Each line of the records needs to be written out exactly, with any image left out.

Skeletal landmark data:
——
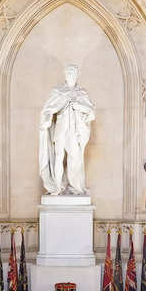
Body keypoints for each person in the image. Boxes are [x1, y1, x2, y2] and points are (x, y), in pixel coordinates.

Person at [38, 64, 96, 195]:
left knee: (74, 158)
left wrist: (78, 106)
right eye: (68, 72)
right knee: (58, 156)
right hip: (61, 129)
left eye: (73, 72)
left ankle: (76, 186)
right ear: (65, 74)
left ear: (77, 74)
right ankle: (57, 187)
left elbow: (91, 111)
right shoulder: (58, 91)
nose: (71, 74)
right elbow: (47, 109)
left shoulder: (82, 93)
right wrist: (46, 120)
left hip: (74, 132)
——
■ The answer ■
Body keypoints for each person in the image. Boxes are [x1, y1, x2, y2] and points are (x, y), in pixel coordinates.

Person at [38, 64, 96, 195]:
left knee: (74, 158)
left wrist: (78, 106)
right eye: (68, 72)
right knee: (58, 156)
right hip: (61, 129)
left eye: (73, 72)
left ankle: (76, 186)
right ear: (65, 74)
left ear: (77, 74)
right ankle: (57, 187)
left elbow: (91, 111)
right shoulder: (58, 91)
nose: (71, 74)
right elbow: (47, 109)
left shoulder: (82, 93)
right wrist: (46, 120)
left hip: (74, 132)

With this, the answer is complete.